Goal of the exercise: Switch every "pixel coordinates" to "image coordinates" in the material below and reproduce it with all other text unchanged.

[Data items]
%%

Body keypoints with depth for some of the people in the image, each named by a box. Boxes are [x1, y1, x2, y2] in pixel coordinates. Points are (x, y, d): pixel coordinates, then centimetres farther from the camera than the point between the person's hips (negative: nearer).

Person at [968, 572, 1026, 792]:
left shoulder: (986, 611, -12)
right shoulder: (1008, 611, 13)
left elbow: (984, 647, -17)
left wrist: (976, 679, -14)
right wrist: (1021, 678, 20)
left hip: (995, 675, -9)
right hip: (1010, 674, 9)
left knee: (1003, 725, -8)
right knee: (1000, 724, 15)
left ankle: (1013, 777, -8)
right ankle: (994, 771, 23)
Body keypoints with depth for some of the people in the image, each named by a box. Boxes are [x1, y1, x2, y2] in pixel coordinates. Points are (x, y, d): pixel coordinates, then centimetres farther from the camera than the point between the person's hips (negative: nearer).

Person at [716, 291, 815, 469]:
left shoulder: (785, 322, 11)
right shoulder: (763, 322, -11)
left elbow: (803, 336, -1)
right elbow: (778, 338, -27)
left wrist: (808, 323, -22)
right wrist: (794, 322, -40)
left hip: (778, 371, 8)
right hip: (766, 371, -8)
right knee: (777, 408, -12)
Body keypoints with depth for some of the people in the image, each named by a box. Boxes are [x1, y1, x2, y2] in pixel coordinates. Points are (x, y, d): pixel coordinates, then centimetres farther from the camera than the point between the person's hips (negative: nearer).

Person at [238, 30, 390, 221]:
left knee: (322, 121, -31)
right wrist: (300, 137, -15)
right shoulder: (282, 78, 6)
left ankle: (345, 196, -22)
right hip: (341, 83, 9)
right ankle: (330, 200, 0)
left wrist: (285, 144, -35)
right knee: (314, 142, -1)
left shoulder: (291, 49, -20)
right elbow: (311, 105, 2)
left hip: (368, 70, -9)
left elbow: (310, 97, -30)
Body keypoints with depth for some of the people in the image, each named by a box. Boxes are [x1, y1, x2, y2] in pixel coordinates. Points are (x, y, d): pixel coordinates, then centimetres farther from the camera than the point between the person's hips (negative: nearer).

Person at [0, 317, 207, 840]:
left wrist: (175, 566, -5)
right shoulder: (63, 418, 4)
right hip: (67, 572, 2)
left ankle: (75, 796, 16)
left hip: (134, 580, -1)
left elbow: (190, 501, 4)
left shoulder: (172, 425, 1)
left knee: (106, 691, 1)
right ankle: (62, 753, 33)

%%

Result of the task:
Body keypoints with depth for some of the people in the image, each named by a box. Boxes are [x1, y1, x2, y2] in image coordinates. Points are (x, y, d): image coordinates, then centimetres farther from the camera than the point between the person's hips (negative: nearer).

Person at [968, 572, 1026, 792]:
left shoulder: (986, 611, -12)
right shoulder: (1008, 611, 13)
left elbow: (984, 647, -17)
left wrist: (976, 679, -14)
right wrist: (1021, 678, 20)
left hip: (995, 675, -9)
right hip: (1010, 674, 9)
left knee: (1003, 725, -8)
right knee: (1000, 724, 15)
left ankle: (1013, 777, -8)
right ankle: (994, 771, 23)
Body keypoints with depth for some of the people in the image, each named by a box. Boxes are [x1, y1, x2, y2] in image coordinates. Points are (x, y, d): image coordinates, then centimetres farther from the camera than the point between the person's hips (negative: nearer).

Person at [716, 291, 815, 469]:
left shoulder: (785, 322, 11)
right shoulder: (763, 322, -11)
left elbow: (803, 336, -1)
right elbow: (778, 338, -27)
left wrist: (808, 323, -22)
right wrist: (794, 322, -40)
left hip: (778, 371, 8)
right hip: (766, 371, -8)
right knee: (777, 408, -12)
Body keypoints with depth for some of the people in the image, each named by a box. Boxes are [x1, y1, x2, y2] in image coordinates. Points are (x, y, d): image coordinates, then centimetres farther from the camera than the point between the person's hips (negative: nearer).

Person at [238, 30, 390, 221]:
left knee: (322, 121, -31)
right wrist: (300, 137, -15)
right shoulder: (282, 78, 6)
left ankle: (345, 196, -22)
right hip: (341, 83, 9)
right ankle: (330, 200, 0)
left wrist: (285, 144, -35)
right knee: (314, 142, -1)
left shoulder: (291, 49, -20)
right elbow: (311, 105, 2)
left hip: (368, 70, -9)
left elbow: (310, 97, -30)
Body keypoints with depth for some of the people in the image, each named by a box. Boxes are [x1, y1, x2, y2] in image coordinates. Points are (x, y, d): image coordinates, then centimetres farther from the camera than the point between the person's hips (negative: nearer).

Person at [0, 317, 207, 840]:
left wrist: (175, 566, -5)
right shoulder: (63, 418, 4)
right hip: (67, 572, 2)
left ankle: (75, 796, 16)
left hip: (134, 580, -1)
left elbow: (190, 501, 4)
left shoulder: (172, 425, 1)
left knee: (106, 691, 1)
right ankle: (62, 753, 33)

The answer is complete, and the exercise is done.